Currently an umpire can impose an on-the-spot penalty if he believes that the condition of the ball has been unfairly altered.
But, Pakistan captain Inzamam-ul-Haq was found not guilty of ball-tampering charges yesterday by ICC chief referee Ranjan Madugalle because of insufficient evidence.
''Unless you see them actually tampering with the cricket ball I don't think there's a lot you can do about it,'' Bird told BBC News 24.
''I would bring that into that law.
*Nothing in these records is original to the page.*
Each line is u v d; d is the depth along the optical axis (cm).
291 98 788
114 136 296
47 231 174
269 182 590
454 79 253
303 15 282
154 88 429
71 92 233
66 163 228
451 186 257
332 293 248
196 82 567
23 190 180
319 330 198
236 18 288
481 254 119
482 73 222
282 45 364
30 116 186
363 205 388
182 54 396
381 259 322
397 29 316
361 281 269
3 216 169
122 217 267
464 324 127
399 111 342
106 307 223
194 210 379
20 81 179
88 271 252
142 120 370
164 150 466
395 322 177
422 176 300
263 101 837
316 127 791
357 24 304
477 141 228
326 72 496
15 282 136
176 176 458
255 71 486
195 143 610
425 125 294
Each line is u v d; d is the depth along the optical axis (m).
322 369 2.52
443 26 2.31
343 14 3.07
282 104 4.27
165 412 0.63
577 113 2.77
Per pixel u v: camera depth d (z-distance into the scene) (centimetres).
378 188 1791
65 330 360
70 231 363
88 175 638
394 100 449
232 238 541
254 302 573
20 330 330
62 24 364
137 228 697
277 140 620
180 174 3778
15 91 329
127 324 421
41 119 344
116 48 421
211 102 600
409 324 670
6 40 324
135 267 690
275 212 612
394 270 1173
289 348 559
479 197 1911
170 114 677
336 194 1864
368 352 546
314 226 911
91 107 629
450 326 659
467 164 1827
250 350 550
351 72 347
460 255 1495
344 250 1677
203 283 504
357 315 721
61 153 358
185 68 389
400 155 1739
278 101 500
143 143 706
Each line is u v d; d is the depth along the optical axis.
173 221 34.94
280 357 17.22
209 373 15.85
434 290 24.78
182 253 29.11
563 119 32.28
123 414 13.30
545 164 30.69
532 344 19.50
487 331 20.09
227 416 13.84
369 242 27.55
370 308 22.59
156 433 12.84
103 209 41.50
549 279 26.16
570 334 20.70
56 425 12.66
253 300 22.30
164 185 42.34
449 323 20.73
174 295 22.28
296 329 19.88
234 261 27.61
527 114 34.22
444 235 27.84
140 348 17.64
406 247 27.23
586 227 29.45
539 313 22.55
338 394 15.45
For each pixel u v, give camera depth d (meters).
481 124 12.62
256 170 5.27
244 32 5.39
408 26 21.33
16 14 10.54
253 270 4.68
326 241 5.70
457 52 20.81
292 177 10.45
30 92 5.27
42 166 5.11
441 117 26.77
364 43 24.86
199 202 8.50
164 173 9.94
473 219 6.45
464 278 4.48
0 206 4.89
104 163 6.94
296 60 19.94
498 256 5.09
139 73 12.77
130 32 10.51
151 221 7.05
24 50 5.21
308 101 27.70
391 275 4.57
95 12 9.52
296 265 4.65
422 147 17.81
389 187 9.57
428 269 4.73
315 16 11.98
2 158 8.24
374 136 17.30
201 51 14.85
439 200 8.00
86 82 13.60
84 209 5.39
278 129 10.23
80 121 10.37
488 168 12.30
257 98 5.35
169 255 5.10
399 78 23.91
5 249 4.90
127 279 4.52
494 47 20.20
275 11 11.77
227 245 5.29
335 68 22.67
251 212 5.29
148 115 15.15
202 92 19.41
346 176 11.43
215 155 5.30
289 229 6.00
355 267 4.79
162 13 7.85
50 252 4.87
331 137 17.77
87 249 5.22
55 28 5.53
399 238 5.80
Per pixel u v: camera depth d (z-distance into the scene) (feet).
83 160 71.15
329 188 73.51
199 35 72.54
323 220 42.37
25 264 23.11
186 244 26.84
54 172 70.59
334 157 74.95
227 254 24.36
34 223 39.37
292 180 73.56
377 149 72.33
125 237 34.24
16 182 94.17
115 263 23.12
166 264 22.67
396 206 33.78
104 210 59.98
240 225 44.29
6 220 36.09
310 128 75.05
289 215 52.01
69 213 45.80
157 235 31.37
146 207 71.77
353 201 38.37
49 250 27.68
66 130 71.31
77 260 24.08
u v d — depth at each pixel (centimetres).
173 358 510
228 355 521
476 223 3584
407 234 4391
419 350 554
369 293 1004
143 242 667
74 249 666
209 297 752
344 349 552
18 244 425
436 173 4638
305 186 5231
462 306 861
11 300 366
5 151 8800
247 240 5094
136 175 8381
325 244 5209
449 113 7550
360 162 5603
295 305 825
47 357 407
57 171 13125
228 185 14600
I wouldn't say you could do what you want with a cricket ball -- you could use a razor blade, a bottle top or anything then and that would be unfair.
''My hunch is you need to have concrete evidence to substantiate serious allegations,'' Bird, one of the most respected umpires of his times, said.
Madugalle made the not-guilty judgement on the charge laid against Inzamam during last month's fourth Test against England at the Oval.
At a subsequent news conference, when asked whether the law is now completely unenforceable without unambiguous video evidence, Madugalle said ''at this moment I don't know whether I can really answer in a concrete fashion.'' Meanwhile, former England captain Bob Willis said Inzamam escaped with a ''weak punishment'' at the ICC disciplinary hearing and the Pakistan captain's previous behaviour should have resulted in a stiffer sanction.
''Inzamam is a very lucky lad. Considering his previous record of appearances before the beak, he is very lucky indeed. It is a fairly weak punishment,'' Willis was quoted as saying by Daily Mail.